(Consigne 1): Dans l'extrait fourni, relevez les trois adjectifs qui qualifient la scolarité telle qu'elle est pressentie dès les premiers instants en classe maternelle.
(Consigne 2): Rédigez la suite de l'extrait fourni, le carnet du 2 septembre 2009, en commençant après sa dernière phrase.

(Extrait fourni):
§ §

02 septembre 2009
Carnet du premier quartier de lune
Ce matin, le petit crêt qui s’élève au-dessus des frênes, tout au fond du verger, a disparu dans un immense nuage et ce fut presque un soulagement de contempler ce spectacle après l’inhabituel et piquant soleil de fin août. Je suis sorti pour me laisser emmailloter à mon tour par ces nuées qui ont dévalé jusqu’au village où des enfants vivent probablement leur première rentrée scolaire. J’espère qu’il ne s’en trouve aucun parmi eux pour me ressembler et vivre ces moments comme je les ai vécus, c’est-à-dire conscient dès les premiers instants en classe maternelle que ce serait long, pénible, éprouvant. L’avantage de la cinquantaine qui approche et de ma vie marginale, c’est de savoir que, sauf réincarnation malencontreuse, je ne revivrai jamais la scolarité et ce qui vient après.
Comme chaque année à cette époque, je termine un cycle de lectures parmi lesquelles Haruki Murakami aura tenu une place non négligeable. Je ne savais rien de ce japonais très occidentalisé en commençant son roman Les Amants du spoutnik que j’ai lu avec plaisir même si la fin est bâclée. Mais cela n’est pas grave car il ne peut en être autrement dans ce style de narration onirique dans laquelle l’intrigue ou ce qui en tient lieu n’a guère d’importance. J’ai été plus gêné d’apprendre que Murakami est un marathonien, non seulement dans le domaine sportif (ça le regarde et personne n’est parfait) mais encore, ce qui est beaucoup plus contestable, dans son écriture. Murakami est de ces écrivains doués qui écrivent trop, sans doute pour le bonheur de leurs éditeurs mais ce n’est point l’affaire des lecteurs. En ce qui me concerne, j’ai toujours préféré les livres courts et les auteurs paresseux. Un gros livre qui n’est pas un chef-d’œuvre est une impolitesse et la plupart des chefs-d’œuvre ont au moins cent pages de trop.

§ §

(Données extraites):
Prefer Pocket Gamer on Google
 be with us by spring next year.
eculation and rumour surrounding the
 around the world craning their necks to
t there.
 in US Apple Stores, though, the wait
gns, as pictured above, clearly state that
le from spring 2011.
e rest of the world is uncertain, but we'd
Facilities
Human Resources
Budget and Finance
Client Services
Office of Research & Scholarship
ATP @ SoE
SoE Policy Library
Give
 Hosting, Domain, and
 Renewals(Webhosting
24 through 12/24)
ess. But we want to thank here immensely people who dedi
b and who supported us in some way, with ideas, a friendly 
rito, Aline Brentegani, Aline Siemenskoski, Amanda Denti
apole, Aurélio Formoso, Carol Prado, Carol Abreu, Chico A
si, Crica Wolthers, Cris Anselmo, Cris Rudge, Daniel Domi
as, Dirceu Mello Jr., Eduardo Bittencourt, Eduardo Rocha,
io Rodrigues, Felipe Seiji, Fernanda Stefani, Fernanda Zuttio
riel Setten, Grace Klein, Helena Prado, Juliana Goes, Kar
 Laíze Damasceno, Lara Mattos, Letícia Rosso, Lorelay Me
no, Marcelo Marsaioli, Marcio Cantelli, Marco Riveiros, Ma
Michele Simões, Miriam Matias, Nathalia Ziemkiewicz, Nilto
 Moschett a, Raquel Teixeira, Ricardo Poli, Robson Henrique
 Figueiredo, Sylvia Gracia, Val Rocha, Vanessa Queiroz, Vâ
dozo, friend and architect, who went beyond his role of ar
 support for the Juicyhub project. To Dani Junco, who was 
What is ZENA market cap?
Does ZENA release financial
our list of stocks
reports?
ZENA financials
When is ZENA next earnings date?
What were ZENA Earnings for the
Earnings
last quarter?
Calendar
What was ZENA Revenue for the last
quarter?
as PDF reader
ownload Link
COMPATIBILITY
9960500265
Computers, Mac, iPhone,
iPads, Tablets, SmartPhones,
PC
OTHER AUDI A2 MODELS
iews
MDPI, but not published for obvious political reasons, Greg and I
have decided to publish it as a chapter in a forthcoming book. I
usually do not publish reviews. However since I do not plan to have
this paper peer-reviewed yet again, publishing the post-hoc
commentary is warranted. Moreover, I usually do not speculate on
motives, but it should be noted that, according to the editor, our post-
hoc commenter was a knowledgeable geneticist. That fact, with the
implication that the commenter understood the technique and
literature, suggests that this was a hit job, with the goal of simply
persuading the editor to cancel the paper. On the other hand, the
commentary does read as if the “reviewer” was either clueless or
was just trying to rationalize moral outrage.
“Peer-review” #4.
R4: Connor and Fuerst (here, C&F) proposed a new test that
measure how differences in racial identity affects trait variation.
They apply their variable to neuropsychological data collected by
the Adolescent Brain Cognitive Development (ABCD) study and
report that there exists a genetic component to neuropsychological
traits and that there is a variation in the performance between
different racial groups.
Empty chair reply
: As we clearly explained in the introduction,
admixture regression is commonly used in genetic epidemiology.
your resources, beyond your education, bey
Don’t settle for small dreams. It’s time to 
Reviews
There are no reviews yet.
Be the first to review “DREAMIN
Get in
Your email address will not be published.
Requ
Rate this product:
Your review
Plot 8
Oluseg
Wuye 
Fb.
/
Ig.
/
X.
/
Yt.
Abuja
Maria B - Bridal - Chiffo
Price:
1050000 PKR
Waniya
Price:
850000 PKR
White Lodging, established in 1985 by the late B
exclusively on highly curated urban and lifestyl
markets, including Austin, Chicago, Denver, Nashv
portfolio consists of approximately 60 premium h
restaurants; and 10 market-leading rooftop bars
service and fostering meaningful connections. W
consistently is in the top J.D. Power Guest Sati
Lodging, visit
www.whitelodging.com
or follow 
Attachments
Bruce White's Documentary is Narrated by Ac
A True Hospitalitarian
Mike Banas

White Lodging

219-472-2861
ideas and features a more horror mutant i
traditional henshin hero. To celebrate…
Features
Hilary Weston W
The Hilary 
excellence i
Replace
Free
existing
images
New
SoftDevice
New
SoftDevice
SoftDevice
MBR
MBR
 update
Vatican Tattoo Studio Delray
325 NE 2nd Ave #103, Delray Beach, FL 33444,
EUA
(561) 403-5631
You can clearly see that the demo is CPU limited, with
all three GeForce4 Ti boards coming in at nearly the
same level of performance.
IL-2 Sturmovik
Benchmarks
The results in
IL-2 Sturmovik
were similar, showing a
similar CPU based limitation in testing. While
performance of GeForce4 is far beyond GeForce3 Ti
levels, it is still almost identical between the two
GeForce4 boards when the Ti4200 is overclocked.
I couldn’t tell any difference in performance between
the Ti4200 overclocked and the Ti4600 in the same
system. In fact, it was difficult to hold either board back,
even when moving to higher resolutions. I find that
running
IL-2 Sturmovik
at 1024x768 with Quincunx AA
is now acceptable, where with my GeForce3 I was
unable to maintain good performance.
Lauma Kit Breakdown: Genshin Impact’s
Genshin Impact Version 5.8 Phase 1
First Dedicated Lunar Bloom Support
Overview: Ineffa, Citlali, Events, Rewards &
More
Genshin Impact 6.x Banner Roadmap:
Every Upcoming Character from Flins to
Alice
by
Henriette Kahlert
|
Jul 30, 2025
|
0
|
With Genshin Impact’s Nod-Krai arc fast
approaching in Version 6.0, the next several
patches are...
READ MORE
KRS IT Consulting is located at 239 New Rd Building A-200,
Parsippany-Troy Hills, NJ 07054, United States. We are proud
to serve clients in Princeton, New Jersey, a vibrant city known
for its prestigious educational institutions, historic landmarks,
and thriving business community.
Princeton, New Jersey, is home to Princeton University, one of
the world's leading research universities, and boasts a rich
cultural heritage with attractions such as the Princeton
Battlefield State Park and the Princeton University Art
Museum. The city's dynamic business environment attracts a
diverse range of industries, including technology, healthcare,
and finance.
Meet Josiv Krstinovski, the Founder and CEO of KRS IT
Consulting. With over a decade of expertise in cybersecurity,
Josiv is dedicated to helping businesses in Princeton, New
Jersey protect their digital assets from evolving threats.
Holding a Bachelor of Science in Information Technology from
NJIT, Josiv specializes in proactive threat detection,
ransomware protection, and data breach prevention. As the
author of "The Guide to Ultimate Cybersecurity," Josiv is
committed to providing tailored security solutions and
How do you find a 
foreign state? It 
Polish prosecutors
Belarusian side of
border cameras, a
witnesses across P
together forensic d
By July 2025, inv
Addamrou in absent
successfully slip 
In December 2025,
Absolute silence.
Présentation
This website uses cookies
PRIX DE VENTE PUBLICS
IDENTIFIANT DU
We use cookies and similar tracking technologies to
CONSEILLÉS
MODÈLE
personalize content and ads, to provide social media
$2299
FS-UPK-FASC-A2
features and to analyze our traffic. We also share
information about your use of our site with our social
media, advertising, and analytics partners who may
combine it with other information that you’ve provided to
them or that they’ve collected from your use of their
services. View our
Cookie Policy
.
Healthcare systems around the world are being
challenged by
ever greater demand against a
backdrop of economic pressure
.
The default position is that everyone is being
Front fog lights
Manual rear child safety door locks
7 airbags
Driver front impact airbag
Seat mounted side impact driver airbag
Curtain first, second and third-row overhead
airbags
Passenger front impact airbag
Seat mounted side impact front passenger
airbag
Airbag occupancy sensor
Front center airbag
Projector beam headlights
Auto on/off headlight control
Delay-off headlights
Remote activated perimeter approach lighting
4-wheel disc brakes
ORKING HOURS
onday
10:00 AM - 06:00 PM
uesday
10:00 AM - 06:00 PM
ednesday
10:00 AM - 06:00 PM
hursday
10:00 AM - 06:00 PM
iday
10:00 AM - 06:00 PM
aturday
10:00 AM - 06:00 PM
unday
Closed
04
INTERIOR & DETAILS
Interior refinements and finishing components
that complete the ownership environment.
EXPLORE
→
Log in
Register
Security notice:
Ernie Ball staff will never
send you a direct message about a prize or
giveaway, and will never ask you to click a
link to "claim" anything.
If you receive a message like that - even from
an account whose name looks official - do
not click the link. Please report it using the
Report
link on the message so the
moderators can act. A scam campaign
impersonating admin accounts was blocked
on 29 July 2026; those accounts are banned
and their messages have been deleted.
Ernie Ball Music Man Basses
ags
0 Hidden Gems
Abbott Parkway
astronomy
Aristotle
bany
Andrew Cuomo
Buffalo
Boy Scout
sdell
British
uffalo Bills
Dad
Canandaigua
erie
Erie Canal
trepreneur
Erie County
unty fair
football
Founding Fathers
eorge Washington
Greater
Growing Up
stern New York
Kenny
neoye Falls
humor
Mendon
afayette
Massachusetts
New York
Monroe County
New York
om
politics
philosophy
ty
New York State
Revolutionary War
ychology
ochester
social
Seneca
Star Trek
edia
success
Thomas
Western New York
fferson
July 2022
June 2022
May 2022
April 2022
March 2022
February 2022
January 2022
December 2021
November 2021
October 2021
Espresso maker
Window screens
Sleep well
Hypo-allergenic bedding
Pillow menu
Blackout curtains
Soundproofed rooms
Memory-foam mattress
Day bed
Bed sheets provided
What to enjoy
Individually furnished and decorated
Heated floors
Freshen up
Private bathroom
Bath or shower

§ §

(Réponse attendue 1): long, pénible, éprouvant

(Réponse attendue 2):
Après Les Amants du spoutnik, j’ai continué avec une épaisse compilation de nouvelles sous le titre L’éléphant s’évapore dans lesquelles se déploient sans complexes les défauts des auteurs trop prolixes qui finissent par se plagier eux-mêmes, devenir des faiseurs en tirant parti de la moindre idée saugrenue pour en dérouler le fil jusqu’à la rupture ou du moins jusqu’à l’extrémité de la bobine. Le plus étonnant est que j’ai pourtant lu facilement ces nouvelles pour la plupart bavardes et sans grand intérêt, sans doute parce que Murakami sait emmailloter le lecteur dans son univers comme le nuage de mon début de matinée a enveloppé tout ce qui se trouvait sur son passage en ce deuxième jour de septembre. En tous cas, je ne compte pas en rester là avec Murakami puisque j’ai le projet de lire, rien que pour la beauté du titre, Saules aveugles, femme endormie, lorsque ce recueil paraîtra en poche bien sûr.
Bien que la lecture d’œuvres déjà si nombreuses devrait en toute logique me dissuader d’écrire les miennes, il me faut maintenant reprendre mes chantiers et veiller à ne pas m’ensevelir dans la contemplation de ce merveilleux paysage sur lequel ouvrent mes fenêtres. Pour des natures comme la mienne, le risque est grand... Comme la tentation de Venise toutes les années à la même époque...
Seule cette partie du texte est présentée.